[West Historic Marker]:Amherstburg Navy Yard
A Navy Yard was built here in 1796 to replace Detroit as the base and supply depot for the Provincial Marine on Lakes Erie and Huron. In 1812 the GENERAL HUNTER and QUEEN CHARLOTTE, built here, took part in the capture of Detroit. The next year, his supply lines cut, Robert Barclay's poorly equipped fleet, including the DETROIT, was defeated by Oliver Perry, U.S.N., in the battle of Lake Erie. This reverse led the British to burn the Navy Yard on 22 September, 1813, before withdrawing from Amherstburg.
[South Historic Marker]:Buildings in the King's Navy Yard at Amherstburg
Buildings in the King's Navy Yard at Amherstburg circa 1804
A. No. 2 Blockhouse
B. Provision storehouse
C. No. 3 Blockhouse
D. Lime and Mortar house
E. Old Guard house
[East Historic Marker]:Pro Patria
In memory of Captain R.A. Finnis, Lieutenant John Garland and seamen of the Royal Navy and Provincial Marine and Lieutenant John Garden and soldiers of the Royal Newfoundland and 41st Regiments, who were killed in action, and their comrades who served on these lakes in defense of Canada in 1812-1814.
[North Historic Marker]:The Battle of Lake Erie
In September 1813 the British squadron under R. Barclay sailed from Amherstburg to collect desperately needed food supplies. They were met by the larger, more heavily armed American squadron commanded by O. Perry. The British had the initial advantage of the wind and used their long range guns to disable the American flag ship LAWRENCE.
With his own ship crippled, Perry was rowed to the NIAGARA which had held back from the fighting.
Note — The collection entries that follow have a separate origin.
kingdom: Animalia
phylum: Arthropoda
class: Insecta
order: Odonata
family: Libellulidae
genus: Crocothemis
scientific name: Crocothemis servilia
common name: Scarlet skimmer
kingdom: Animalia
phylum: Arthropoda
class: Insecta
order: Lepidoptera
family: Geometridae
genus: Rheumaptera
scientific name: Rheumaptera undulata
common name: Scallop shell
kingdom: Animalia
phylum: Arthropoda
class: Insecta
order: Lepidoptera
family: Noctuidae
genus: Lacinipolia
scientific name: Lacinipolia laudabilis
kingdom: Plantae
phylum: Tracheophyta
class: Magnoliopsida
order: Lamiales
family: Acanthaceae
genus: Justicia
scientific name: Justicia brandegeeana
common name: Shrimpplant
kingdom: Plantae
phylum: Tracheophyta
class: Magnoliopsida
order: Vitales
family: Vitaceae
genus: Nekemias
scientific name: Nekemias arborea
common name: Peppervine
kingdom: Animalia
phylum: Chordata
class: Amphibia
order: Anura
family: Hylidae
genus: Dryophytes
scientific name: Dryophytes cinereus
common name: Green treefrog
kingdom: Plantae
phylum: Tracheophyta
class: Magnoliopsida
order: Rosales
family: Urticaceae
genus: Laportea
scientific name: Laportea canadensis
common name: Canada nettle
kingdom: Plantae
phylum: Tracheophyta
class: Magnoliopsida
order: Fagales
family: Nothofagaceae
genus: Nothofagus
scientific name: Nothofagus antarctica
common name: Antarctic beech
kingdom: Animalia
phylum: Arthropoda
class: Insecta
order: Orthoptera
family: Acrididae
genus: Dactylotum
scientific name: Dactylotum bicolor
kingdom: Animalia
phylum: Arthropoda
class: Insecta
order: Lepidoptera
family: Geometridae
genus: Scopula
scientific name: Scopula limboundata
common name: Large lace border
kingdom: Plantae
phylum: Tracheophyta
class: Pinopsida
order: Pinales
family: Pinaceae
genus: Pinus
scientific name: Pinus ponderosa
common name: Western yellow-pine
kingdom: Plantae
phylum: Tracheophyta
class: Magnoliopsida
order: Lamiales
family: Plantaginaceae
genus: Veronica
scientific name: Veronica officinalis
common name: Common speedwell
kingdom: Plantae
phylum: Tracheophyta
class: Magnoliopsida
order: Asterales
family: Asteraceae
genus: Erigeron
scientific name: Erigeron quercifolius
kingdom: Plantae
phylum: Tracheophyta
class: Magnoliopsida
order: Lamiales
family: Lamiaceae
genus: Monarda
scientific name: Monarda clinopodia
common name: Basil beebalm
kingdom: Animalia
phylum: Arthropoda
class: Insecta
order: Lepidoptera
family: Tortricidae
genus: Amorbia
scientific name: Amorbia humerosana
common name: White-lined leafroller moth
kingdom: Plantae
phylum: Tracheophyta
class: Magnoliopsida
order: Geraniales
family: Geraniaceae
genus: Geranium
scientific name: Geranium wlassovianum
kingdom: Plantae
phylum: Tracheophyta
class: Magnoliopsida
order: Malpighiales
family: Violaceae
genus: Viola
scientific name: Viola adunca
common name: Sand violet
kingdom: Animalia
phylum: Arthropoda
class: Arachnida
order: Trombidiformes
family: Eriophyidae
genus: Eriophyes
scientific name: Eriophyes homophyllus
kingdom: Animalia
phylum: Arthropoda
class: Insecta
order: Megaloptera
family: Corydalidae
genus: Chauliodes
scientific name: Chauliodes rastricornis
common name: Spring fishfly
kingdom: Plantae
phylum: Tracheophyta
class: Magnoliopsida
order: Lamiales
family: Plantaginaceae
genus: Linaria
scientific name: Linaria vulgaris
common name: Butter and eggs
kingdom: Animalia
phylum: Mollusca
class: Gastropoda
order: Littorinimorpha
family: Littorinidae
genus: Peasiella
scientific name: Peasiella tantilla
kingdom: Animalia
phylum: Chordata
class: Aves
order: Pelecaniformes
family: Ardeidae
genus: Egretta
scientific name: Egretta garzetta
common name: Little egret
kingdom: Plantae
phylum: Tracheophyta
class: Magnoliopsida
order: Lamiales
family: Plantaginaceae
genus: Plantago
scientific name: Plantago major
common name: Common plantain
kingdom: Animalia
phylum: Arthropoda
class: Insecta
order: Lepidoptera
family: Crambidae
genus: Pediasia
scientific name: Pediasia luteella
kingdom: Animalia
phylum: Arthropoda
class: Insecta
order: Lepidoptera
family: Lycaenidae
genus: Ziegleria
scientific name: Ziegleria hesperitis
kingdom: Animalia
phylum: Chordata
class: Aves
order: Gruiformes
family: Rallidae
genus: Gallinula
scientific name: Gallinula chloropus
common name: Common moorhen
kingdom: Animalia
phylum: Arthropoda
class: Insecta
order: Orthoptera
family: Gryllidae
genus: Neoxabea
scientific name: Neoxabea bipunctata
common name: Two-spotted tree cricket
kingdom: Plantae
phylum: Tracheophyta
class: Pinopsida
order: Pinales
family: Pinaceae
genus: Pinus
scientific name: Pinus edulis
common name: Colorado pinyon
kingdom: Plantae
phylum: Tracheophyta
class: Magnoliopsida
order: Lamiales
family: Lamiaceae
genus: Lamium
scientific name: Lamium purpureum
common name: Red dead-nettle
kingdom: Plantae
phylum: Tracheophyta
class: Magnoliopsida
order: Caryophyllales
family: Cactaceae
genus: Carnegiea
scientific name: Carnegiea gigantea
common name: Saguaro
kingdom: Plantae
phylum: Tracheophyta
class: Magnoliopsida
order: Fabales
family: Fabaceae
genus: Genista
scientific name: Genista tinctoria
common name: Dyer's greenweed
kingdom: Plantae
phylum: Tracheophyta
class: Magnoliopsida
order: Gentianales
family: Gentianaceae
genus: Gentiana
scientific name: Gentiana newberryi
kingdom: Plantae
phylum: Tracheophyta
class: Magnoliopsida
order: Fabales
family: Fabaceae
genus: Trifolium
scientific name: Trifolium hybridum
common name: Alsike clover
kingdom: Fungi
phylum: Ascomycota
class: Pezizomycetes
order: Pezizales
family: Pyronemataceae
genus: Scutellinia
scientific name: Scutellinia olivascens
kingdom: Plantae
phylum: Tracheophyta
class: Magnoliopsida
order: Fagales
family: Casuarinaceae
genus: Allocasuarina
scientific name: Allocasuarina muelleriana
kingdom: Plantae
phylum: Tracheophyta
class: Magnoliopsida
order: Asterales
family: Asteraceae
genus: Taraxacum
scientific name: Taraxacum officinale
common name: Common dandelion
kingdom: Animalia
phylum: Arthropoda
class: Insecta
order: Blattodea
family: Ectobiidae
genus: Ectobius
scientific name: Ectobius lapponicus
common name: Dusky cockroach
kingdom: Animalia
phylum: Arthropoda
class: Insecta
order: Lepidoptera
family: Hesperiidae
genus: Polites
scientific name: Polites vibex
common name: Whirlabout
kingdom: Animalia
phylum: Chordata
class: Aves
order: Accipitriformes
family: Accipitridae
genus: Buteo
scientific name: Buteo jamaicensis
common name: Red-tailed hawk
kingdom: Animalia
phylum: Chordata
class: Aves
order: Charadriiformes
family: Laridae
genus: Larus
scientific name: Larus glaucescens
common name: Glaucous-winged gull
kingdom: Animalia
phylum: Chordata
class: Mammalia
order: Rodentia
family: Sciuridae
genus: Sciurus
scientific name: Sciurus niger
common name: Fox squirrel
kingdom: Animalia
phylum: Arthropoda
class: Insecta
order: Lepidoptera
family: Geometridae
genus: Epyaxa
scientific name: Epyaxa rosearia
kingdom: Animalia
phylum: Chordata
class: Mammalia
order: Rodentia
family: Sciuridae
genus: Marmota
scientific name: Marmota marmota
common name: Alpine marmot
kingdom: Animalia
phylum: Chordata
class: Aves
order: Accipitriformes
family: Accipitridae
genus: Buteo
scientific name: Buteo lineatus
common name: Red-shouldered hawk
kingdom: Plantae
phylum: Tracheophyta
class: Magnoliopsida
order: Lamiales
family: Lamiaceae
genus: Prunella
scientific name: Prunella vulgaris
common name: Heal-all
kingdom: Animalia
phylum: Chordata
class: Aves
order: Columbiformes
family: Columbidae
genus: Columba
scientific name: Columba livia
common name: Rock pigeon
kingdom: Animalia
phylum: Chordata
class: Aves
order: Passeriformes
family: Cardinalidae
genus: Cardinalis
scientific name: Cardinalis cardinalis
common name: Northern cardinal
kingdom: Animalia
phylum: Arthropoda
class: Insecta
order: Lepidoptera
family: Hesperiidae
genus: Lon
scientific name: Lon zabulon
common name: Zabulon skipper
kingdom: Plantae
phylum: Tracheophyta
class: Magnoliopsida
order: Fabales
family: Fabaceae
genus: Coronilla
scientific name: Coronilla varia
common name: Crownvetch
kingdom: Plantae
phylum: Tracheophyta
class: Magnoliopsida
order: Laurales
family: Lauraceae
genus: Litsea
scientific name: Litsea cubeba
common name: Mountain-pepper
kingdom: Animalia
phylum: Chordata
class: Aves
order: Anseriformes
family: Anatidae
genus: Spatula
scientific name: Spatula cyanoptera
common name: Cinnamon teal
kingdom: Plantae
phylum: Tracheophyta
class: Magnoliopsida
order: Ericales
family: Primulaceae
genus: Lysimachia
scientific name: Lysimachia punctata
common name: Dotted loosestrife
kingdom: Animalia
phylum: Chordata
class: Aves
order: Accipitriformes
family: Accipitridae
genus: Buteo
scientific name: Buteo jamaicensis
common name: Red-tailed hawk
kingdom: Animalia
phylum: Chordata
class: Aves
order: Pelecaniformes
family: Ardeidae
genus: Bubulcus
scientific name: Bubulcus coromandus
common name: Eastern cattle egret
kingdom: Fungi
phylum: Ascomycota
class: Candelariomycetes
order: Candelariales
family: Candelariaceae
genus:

With the wind now to his advantage, Perry bore down on the British line, pouring a murderous broadside into the enemy ships from his more powerful but shorter range carronades.
The DETROIT and QUEEN CHARLOTTE were disabled and their officers, killed or wounded. The two vessels became entangled and unable to manoeuvre. The Americans raked the British ships with cannon fire until they surrendered. The entire British squadron was captured leaving the Americans in command of Lake Erie for the duration of the War.